With GGOB, everyone owns a line item on the profit and loss statement. When they do things to improve profitability and gross margin, they can see the overall health of the organization improve — and suddenly they care about the finances in a way they didn’t before. And they have a true “stake in the outcome” (part of the Great Game) through bonuses that they all earn together through the improved performance of Venturity, not just the profitability of their individual team. Now we are not only winning, we are winning together.

We have weekly huddles to report out our budget versus actuals. Each department has to report on revenue and expenses. We go over all our numbers together. That’s been awesome: If there’s been a change in an estimate or a difference from the previous week, we discuss it. It’s the story behind the numbers that’s powerful. This has built an incredible understanding of the drivers of business. We’ve gone from 37 percent gross margin every year for the last five years before GGOB to 43 percent gross margin our first year playing the game. And in the first quarter of this year, we hit 46 percent.

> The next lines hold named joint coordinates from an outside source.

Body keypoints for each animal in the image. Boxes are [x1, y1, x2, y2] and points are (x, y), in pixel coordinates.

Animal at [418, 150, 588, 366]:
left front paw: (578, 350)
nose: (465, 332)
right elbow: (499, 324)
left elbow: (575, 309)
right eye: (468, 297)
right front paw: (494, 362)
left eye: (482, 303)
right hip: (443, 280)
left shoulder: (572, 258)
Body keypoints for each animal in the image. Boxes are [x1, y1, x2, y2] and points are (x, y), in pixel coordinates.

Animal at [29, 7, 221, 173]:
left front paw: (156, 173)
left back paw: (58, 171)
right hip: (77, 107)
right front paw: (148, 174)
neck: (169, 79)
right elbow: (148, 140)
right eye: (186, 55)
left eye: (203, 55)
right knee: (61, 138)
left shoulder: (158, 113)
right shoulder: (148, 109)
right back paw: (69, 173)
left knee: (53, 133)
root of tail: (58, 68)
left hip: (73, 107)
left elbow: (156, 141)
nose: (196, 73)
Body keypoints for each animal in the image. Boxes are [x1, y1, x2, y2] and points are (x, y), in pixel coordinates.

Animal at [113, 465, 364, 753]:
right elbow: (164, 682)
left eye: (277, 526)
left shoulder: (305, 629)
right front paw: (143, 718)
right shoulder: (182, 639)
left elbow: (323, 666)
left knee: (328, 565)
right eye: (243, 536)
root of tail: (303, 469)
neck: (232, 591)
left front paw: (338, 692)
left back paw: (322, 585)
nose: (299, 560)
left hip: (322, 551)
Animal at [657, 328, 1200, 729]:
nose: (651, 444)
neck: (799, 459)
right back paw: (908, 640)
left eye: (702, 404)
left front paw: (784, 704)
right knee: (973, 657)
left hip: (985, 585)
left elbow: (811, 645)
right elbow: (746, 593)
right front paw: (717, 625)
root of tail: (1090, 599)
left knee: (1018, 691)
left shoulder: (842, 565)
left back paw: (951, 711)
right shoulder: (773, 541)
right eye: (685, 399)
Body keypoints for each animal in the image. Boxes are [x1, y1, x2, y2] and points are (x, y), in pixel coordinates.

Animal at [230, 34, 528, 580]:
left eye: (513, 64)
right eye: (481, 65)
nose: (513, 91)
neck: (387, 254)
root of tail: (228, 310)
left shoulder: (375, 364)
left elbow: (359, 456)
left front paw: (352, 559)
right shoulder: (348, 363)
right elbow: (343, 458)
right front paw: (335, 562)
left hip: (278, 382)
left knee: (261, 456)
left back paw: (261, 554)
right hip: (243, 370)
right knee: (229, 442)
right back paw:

This has improved profitability, allowing us to reinvest in our team and our culture. And we haven’t lost a single team member in the last year to another company.

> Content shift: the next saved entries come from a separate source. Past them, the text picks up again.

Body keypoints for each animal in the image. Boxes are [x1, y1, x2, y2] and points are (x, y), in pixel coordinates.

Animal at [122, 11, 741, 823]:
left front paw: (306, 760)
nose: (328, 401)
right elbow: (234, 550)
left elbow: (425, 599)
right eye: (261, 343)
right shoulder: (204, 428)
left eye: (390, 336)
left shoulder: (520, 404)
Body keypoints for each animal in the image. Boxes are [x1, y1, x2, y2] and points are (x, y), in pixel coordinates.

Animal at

Venturity now has a team of 45 stateside team members, a support team of 25 in India and 130 clients generating revenue of $5 million a year. And we plan to implement the first phase of our ESOP (employee stock ownership plan) in January 2019. In addition to a short-term stake in the outcome through our GGOB bonuses, our team members will also have a long-term stake in the outcome through their ownership in Venturity. This will give them the opportunity to grow their long-term wealth, over and above short-term bonuses, helping them secure their own financial futures.

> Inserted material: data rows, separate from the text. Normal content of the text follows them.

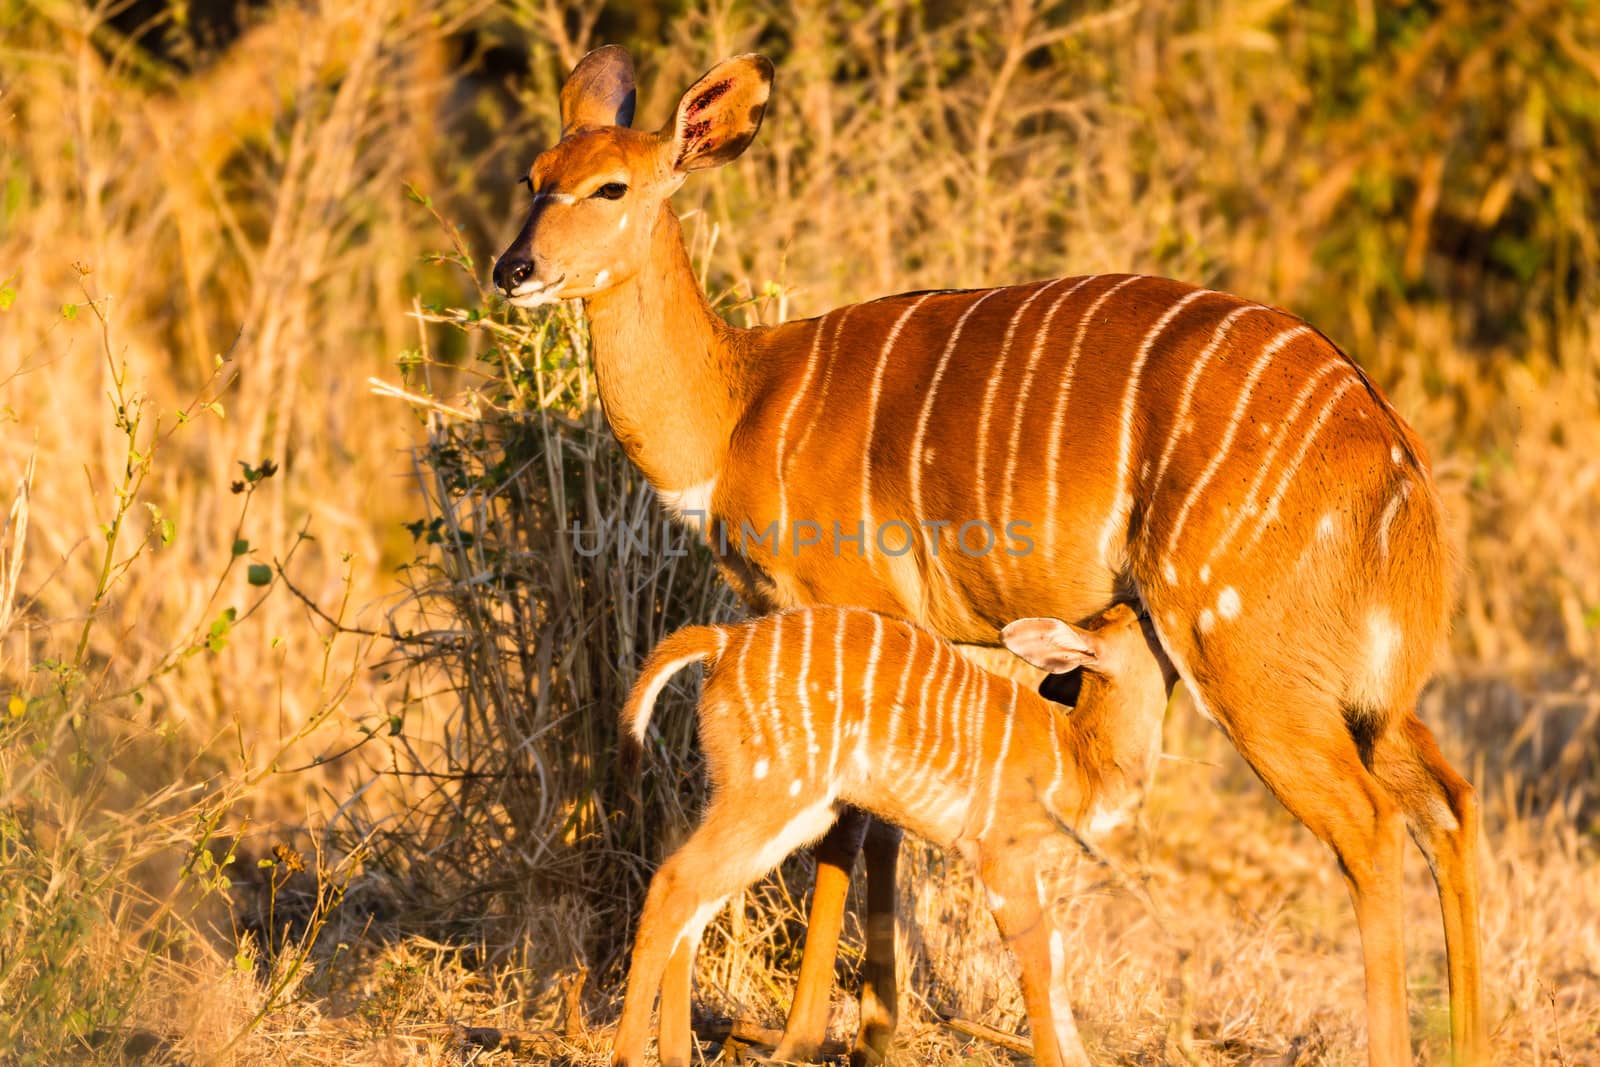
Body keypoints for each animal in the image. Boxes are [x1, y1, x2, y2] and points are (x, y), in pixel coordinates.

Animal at [611, 604, 1164, 1062]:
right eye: (1145, 622)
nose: (1147, 605)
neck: (1078, 759)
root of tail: (722, 641)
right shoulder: (1000, 853)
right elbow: (1036, 963)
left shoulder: (1029, 863)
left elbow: (1056, 955)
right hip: (772, 792)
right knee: (675, 881)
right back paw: (628, 1054)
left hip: (782, 805)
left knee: (696, 900)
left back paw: (676, 1055)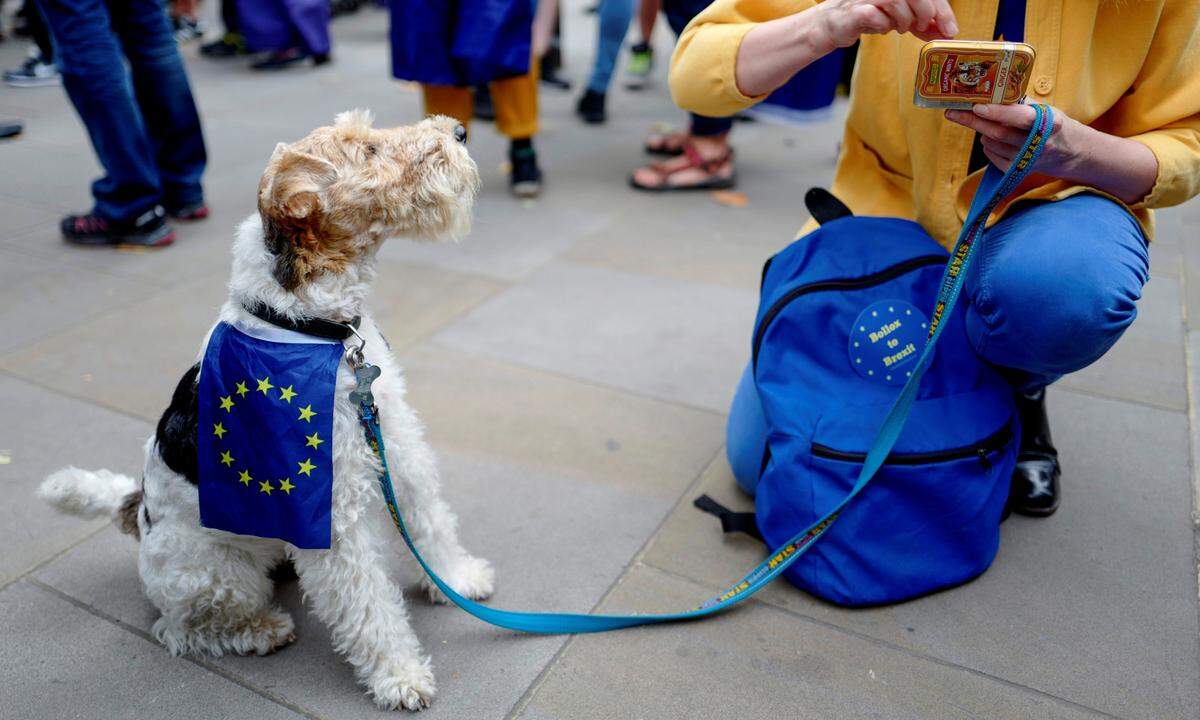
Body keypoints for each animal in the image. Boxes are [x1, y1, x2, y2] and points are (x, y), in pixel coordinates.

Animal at [38, 109, 492, 710]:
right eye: (368, 150)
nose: (460, 130)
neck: (313, 328)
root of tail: (135, 510)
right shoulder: (329, 513)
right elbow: (371, 606)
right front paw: (401, 677)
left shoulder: (396, 443)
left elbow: (429, 520)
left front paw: (458, 579)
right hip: (219, 574)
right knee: (181, 630)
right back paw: (263, 629)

Not that it’s all roses. In January we were getting a little burned out because so much new work was coming in and our hiring fell behind. We were financially successful, but at the expense of our emotional success. So since February, we’ve been having conversations about how to maximize both financial and emotional success. What’s a good metric for emotional success? How do we maximize both? Whatever the answers are, we’ll find them together and take a big step toward being a well-rounded, truly sustainable, successful Evergreen company.

Prior to GGOB, it felt like I was pushing a boulder uphill 365 days a year. But by implementing the Great Game, now there are 45 of us pushing it, and we’re unstoppable together. We have a term, “career stewardship”, that refers to the fact that we want to be good stewards of people’s careers and their lives during their time with us, and GGOB and employee ownership are the crown jewels of that. It’s our new and certain path to an Evergreen future.

Chris McKee is the Managing Partner of Venturity Financial Partners. Chris founded Venturity in 2001 after holding accounting leadership roles with several different organizations in the Dallas-Ft. Worth business community. The firm grew out of a perceived need among small and growing companies for an alternative to a traditional in-house controller and related department. Chris lives in Dallas with his wife, Lori, and their three children.